**WORK ORDER:** The answer is the number of lines in the data that contain the word "full"; give it alone.

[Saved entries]
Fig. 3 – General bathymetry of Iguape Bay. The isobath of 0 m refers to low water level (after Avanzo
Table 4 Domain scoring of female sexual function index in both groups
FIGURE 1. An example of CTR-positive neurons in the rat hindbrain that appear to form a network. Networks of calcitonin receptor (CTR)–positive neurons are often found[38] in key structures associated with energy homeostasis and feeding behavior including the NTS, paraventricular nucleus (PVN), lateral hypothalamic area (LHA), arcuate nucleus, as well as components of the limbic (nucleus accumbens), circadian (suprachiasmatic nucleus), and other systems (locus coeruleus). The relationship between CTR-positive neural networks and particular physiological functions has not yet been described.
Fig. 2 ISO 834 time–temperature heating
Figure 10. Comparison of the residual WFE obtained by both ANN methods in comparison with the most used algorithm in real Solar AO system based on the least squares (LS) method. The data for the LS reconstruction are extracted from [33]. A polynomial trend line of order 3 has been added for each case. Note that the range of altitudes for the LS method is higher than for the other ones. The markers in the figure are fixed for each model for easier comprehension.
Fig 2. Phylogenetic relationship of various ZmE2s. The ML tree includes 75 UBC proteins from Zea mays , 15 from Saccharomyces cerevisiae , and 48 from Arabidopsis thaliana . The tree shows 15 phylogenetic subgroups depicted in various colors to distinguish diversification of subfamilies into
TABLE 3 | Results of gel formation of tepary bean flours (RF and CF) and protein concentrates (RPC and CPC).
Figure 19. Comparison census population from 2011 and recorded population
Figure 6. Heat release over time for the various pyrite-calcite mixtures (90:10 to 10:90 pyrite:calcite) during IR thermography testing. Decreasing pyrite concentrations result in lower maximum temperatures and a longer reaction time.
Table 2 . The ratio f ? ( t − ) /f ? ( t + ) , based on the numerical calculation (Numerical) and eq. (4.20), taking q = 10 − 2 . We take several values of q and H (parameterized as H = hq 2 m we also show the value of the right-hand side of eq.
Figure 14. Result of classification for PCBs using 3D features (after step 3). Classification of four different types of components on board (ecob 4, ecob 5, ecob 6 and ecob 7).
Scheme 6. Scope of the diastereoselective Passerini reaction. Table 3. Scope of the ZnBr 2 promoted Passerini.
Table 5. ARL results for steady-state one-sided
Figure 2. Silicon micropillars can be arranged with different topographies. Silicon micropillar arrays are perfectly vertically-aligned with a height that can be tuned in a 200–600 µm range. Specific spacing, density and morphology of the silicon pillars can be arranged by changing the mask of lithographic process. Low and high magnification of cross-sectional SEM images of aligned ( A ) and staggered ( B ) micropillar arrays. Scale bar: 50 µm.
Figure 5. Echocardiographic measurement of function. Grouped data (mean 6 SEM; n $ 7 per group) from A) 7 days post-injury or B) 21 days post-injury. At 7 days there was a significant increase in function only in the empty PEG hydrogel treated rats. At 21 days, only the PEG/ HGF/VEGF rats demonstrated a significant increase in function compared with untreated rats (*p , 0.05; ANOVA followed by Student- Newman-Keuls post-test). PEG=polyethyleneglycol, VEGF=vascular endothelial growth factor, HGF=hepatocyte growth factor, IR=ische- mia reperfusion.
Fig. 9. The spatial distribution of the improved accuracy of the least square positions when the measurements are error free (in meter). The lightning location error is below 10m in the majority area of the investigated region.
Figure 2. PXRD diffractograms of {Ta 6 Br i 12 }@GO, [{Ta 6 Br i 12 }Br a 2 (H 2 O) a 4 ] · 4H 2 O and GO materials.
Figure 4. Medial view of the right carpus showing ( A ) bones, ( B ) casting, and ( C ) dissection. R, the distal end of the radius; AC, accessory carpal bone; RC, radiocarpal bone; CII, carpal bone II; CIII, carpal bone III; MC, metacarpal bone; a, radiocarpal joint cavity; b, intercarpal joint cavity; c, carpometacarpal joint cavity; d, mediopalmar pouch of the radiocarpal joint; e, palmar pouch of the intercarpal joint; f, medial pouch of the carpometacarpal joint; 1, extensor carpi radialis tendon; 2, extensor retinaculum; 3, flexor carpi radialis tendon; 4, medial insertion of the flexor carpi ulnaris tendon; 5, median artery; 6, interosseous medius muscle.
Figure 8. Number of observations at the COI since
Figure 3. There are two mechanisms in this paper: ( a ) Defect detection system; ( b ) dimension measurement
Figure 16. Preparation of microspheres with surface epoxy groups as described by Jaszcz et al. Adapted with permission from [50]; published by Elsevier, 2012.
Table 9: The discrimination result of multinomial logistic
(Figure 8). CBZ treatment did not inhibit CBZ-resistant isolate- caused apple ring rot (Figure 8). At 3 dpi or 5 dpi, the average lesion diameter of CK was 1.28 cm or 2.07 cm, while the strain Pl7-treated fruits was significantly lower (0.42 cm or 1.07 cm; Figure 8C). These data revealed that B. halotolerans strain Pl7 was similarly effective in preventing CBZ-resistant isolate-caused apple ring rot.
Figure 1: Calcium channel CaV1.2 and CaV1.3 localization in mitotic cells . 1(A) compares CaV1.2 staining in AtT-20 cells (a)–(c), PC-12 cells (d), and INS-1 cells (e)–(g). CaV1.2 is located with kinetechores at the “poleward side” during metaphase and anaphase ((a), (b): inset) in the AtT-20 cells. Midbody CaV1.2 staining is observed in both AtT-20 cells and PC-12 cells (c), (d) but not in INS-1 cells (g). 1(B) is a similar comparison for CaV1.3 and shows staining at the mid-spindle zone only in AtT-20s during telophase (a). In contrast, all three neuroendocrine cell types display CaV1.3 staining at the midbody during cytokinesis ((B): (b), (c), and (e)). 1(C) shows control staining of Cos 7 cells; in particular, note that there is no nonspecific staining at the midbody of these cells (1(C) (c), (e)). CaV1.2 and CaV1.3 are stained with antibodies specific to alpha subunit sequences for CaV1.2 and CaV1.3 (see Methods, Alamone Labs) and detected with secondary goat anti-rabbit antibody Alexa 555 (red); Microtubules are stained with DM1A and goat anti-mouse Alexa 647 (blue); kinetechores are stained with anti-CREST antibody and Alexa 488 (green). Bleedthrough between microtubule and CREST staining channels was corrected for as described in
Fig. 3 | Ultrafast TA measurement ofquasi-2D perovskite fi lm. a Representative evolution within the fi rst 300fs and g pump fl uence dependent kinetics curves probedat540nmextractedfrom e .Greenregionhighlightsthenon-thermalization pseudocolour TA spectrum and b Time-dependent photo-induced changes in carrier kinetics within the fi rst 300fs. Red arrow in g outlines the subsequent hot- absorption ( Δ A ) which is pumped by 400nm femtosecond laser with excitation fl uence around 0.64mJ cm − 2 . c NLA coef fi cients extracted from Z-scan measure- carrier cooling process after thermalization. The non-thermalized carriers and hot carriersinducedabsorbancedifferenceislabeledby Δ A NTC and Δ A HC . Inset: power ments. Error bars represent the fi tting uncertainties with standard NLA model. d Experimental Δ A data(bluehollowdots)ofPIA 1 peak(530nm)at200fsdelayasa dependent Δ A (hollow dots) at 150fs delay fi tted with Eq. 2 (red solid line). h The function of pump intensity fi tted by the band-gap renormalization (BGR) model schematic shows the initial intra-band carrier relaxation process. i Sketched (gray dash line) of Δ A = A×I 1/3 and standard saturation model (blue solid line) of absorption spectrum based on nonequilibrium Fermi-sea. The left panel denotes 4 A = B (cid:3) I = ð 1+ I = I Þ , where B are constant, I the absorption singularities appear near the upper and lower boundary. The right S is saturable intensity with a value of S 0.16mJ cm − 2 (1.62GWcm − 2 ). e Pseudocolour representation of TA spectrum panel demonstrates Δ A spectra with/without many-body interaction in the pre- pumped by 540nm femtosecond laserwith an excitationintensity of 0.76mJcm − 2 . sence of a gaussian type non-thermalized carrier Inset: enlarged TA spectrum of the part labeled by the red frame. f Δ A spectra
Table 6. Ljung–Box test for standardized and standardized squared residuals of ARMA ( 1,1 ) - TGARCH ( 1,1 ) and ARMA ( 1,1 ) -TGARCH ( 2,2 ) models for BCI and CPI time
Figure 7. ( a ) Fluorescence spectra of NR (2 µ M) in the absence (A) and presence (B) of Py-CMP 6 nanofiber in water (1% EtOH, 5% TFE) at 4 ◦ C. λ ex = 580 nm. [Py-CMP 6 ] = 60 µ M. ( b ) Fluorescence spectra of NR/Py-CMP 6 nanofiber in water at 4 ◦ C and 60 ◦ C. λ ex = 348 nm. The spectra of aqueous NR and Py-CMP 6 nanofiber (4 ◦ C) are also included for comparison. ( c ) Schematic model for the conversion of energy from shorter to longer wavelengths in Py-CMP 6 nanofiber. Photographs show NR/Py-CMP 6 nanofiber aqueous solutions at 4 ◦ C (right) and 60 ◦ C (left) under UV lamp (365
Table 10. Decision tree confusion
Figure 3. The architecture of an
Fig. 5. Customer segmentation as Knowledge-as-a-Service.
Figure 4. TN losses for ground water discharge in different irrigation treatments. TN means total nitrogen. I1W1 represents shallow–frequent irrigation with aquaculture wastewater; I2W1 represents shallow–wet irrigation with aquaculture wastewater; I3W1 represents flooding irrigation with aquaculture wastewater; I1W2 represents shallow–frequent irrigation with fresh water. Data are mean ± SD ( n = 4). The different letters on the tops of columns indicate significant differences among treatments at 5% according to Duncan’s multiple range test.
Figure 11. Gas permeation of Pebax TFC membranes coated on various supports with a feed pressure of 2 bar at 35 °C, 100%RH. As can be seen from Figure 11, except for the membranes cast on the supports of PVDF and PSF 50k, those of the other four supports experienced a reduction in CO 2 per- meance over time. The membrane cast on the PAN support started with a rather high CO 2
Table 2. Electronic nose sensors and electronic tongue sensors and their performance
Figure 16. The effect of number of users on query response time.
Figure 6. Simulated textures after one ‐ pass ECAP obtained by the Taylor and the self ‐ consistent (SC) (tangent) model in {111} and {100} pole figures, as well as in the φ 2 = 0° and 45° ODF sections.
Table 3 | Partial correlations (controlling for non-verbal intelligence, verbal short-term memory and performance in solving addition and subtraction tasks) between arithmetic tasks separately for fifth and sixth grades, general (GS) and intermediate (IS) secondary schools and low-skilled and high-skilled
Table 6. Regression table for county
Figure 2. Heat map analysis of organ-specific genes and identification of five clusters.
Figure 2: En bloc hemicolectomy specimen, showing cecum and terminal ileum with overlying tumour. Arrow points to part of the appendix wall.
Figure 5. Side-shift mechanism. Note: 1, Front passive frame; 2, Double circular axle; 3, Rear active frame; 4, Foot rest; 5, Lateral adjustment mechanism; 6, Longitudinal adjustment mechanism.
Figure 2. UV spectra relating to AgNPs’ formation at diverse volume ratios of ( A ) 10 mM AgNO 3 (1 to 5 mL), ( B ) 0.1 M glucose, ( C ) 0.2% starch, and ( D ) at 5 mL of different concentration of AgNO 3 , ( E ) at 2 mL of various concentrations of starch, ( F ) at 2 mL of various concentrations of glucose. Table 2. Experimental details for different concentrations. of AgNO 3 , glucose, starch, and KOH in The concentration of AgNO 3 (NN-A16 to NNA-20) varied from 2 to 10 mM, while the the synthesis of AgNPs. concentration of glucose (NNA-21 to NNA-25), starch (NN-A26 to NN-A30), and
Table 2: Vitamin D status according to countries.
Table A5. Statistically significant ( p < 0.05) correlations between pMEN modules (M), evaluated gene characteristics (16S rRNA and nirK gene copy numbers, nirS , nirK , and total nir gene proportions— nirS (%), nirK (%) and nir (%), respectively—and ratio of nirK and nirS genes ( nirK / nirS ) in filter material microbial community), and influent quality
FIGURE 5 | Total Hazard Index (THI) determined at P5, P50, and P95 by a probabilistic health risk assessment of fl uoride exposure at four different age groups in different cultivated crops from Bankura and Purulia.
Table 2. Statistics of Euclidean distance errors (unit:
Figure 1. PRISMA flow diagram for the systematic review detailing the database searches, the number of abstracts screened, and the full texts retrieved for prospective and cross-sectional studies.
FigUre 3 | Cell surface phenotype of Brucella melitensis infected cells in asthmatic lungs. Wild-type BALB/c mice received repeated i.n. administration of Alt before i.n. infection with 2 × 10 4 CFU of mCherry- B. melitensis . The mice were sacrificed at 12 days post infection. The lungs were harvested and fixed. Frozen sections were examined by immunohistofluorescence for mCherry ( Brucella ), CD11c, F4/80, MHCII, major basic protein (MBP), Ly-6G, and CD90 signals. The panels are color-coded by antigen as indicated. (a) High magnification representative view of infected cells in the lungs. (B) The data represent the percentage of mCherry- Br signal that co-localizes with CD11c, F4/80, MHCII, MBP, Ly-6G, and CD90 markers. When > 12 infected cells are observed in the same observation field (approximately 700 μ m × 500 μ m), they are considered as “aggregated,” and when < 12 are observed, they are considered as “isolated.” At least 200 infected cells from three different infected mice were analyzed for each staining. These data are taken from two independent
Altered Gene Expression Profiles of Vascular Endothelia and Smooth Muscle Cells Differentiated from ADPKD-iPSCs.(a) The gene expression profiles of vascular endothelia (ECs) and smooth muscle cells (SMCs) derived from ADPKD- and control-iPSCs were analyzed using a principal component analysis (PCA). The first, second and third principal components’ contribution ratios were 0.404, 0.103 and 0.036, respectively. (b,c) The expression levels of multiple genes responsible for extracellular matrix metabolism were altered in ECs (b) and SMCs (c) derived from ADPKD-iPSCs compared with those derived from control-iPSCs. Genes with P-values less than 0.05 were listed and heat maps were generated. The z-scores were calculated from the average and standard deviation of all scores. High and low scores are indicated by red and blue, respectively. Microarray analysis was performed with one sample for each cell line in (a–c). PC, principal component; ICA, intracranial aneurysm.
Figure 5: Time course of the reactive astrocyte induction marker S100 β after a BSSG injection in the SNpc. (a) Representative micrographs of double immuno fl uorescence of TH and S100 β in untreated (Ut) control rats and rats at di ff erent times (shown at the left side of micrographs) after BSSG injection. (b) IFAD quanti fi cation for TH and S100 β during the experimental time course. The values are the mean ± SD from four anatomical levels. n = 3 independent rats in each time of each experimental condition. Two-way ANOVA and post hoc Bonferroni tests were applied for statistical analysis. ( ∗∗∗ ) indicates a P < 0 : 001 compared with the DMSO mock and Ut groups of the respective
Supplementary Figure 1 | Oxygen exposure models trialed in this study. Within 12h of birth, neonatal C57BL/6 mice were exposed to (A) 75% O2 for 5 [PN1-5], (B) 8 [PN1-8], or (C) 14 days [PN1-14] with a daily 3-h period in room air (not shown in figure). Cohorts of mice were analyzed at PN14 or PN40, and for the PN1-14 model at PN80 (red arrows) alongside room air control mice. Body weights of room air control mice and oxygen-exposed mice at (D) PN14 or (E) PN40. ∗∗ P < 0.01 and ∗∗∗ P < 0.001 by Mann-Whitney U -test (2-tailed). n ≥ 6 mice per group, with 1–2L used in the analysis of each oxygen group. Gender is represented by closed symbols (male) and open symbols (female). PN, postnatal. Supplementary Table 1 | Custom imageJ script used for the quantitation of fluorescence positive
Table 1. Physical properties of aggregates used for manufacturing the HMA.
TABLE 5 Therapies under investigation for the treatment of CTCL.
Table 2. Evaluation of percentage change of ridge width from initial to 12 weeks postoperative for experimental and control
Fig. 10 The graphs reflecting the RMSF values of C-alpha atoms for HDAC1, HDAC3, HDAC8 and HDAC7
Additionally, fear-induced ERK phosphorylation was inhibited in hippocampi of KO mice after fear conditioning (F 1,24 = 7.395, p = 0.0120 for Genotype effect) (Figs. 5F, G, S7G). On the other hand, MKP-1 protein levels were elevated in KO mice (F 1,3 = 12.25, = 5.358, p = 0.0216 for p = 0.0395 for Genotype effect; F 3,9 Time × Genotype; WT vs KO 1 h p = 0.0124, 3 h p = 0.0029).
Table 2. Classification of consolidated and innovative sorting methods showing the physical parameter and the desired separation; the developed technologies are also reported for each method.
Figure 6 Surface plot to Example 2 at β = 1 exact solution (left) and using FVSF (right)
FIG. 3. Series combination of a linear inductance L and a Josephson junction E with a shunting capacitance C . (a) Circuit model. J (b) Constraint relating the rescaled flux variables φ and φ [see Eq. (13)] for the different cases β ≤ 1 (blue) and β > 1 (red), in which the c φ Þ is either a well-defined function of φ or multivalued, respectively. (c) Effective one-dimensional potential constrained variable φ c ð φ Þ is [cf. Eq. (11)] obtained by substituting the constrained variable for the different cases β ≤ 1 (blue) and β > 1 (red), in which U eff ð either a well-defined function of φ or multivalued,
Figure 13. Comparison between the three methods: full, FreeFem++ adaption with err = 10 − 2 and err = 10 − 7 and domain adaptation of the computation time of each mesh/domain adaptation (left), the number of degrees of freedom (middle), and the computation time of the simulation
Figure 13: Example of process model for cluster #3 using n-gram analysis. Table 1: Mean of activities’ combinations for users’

**RESPONSE TO THIS TASK:** 2